Compensating the Precariat

By Matson Boyd

In her recent post, Devika Dutt asks what is to be done about globalization. The benefits of trade and globalization are real, so how do we balance them with the costs to marginalized workers? How do we assure the dislocated workers, many of whom are unfortunately gravitating to Donald Trump and nativist causes like Brexit, that their interests are being taken into account when globalization and trade agreements are signed? And how can we persuade them that the flows of immigrants are not going to damage their livelihoods? I have one suggestion.

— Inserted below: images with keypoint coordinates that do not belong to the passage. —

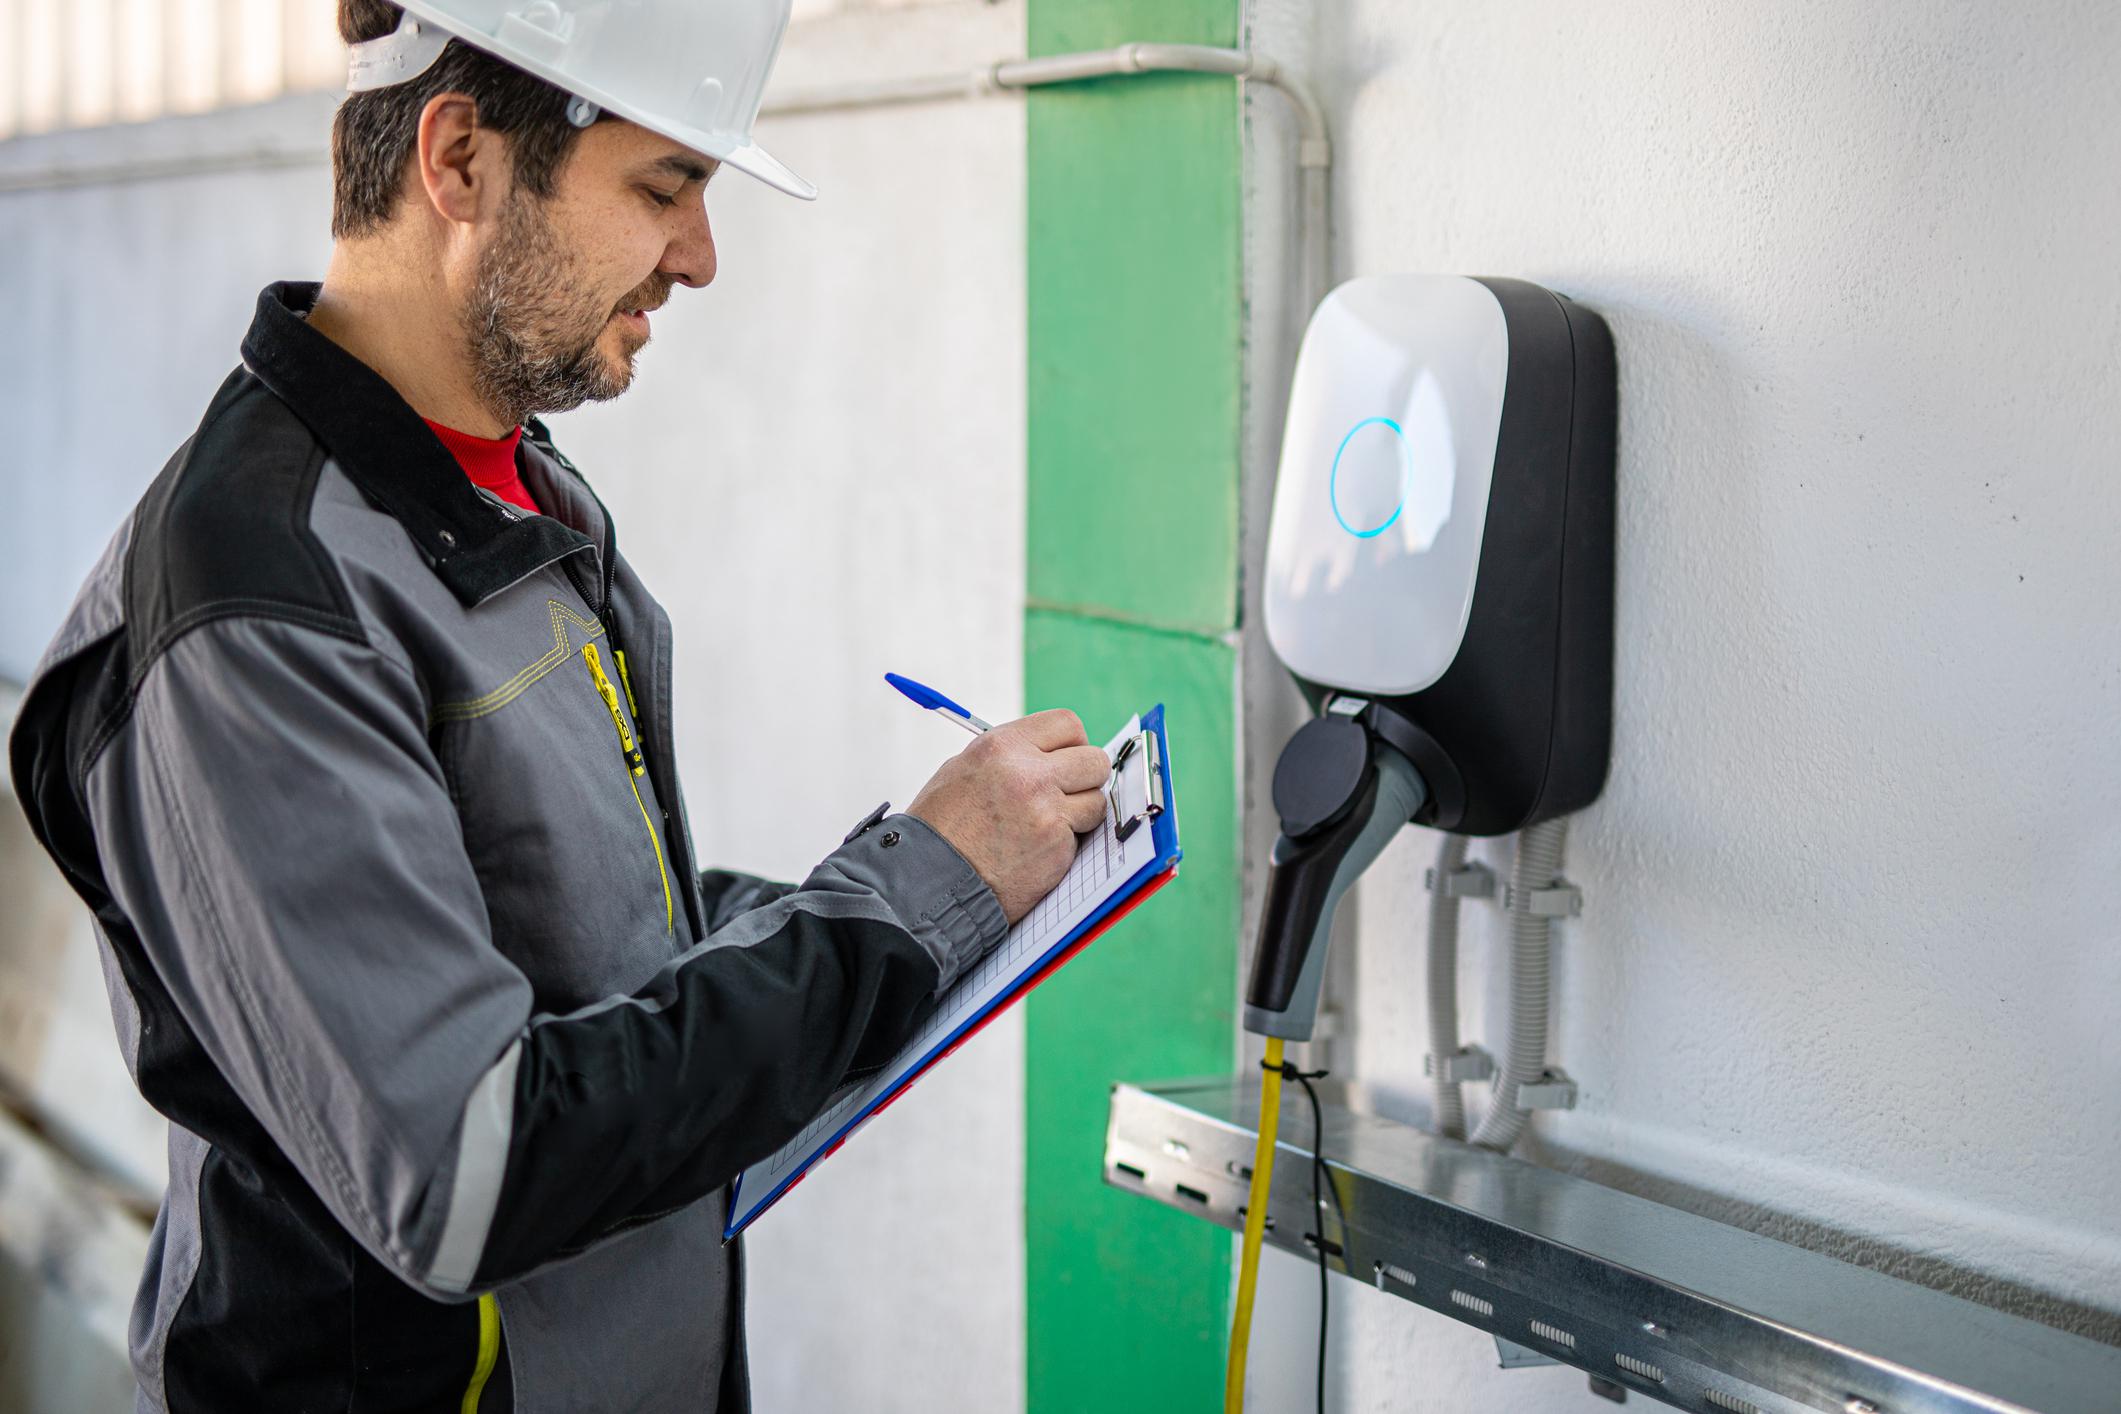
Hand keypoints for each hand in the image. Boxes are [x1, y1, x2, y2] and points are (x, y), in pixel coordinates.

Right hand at [906, 709, 1111, 924]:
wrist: (928, 880)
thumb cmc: (940, 827)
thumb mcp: (963, 770)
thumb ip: (1010, 757)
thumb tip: (1050, 752)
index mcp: (1003, 747)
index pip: (1067, 724)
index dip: (1073, 742)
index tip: (1068, 758)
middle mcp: (1029, 774)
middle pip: (1093, 761)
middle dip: (1086, 777)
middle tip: (1070, 792)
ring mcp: (1047, 812)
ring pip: (1095, 800)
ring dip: (1080, 813)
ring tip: (1046, 826)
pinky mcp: (1057, 846)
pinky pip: (1082, 836)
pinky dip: (1066, 843)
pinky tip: (1036, 850)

Abandoned factory in Cleveland

Economists do purport to take into account the costs and the benefits of trade agreements – cost-benefit analysis, of course. Economists tally up the costs and the benefits, put it all in terms of money, and voice their support if the benefits outweigh the costs. One problem with this cost-benefit method is that a dollar to a rich person is obviously not as valuable as a dollar to a poor person, so how do we know whether we’re not just redistributing funds upward and making people unhappier? This is a very old observation, and it was part of an epistemological problem that plagued Economics until the 1940’s. The way out was a simple work-around, the Kaldor-Hicks compensation principle. The original formulations of the principle are more complex, but in practice it is invoked in a simple form: a proposal is good if the benefits and costs are such that the gainers can theoretically compensate the losers and still have benefits leftover.

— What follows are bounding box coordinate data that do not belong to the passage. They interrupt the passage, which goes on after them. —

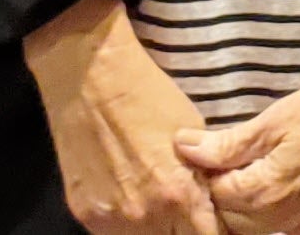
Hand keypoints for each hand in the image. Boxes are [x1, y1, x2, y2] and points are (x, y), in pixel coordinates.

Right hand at [23, 0, 223, 234]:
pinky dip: (128, 226)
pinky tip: (132, 200)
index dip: (215, 231)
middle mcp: (144, 216)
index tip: (216, 222)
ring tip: (161, 206)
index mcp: (178, 194)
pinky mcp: (83, 215)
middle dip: (185, 231)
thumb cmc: (150, 97)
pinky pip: (113, 234)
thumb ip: (203, 178)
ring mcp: (109, 219)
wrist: (90, 79)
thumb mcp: (194, 136)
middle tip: (189, 214)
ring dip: (157, 232)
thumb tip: (212, 203)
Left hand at [175, 64, 299, 234]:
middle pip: (232, 221)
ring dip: (249, 205)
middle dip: (224, 194)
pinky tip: (285, 180)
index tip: (208, 151)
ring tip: (257, 168)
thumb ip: (227, 143)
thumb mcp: (275, 118)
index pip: (212, 197)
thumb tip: (184, 147)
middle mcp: (285, 221)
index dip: (205, 172)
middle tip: (230, 159)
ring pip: (259, 228)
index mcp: (265, 194)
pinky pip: (289, 227)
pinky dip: (277, 211)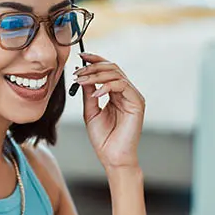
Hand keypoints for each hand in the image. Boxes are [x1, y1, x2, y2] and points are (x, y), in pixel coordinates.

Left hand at [73, 52, 145, 170]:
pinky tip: (96, 93)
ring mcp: (133, 97)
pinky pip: (122, 85)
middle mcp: (126, 93)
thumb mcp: (90, 111)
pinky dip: (107, 86)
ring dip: (96, 74)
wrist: (112, 157)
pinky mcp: (137, 103)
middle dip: (93, 66)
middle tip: (78, 71)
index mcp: (116, 94)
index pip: (108, 70)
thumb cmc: (103, 139)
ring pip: (116, 74)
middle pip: (112, 68)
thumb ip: (89, 93)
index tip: (80, 56)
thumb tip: (82, 76)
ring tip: (82, 80)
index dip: (95, 60)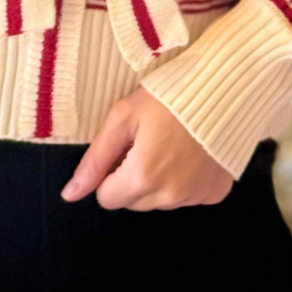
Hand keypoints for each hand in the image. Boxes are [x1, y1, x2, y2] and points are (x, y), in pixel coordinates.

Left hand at [60, 88, 234, 211]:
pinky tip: (190, 154)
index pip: (107, 199)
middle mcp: (169, 197)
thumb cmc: (167, 97)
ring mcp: (195, 197)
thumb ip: (95, 160)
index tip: (124, 148)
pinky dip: (184, 181)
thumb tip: (69, 195)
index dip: (110, 173)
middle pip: (133, 202)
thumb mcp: (123, 118)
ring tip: (170, 145)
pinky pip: (187, 197)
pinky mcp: (214, 193)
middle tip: (147, 143)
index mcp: (142, 178)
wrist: (221, 88)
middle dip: (132, 178)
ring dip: (158, 182)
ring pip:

Problem solved? Well, no. The compensation doesn’t actually happen, it’s entirely theoretical. The laid-off workers, the abandoned towns the fact that they could be compensated satisfies the principle*. And the old concern, that a rich man’s dollar is not as valuable as a poor man’s dollar, is entirely skirted around. So my suggestion, to answer the original question of this post, is that we make the compensation actually happen. Agreements are good if the benefits outweigh the costs and the gainers actually compensate the losers.


Dislocated workers are sort-of compensated now – often with retraining for lower paid jobs. But that’s peanuts compared to the costs to the workers and their communities. If an agreement is good then there are more than enough benefits to fully compensate dislocated workers.

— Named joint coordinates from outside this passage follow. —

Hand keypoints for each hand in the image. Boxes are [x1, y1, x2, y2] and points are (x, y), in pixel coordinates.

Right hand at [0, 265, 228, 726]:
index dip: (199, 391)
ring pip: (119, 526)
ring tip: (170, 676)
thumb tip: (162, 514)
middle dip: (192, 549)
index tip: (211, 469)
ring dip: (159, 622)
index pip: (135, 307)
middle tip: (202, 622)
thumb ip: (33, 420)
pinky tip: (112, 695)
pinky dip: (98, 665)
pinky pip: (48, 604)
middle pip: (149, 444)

I don’t pretend that such a simple solution would be simple politically. Trade advocates will not like it. Perhaps the principle of actual compensation would be merely rhetorical, something unions and worker advocates can put forward to show that they’re not the enemies of progressive globalization. But it puts the burden where it should be. If trade advocates claim the benefits outweigh the costs, then they should have no trouble making the compensation happen.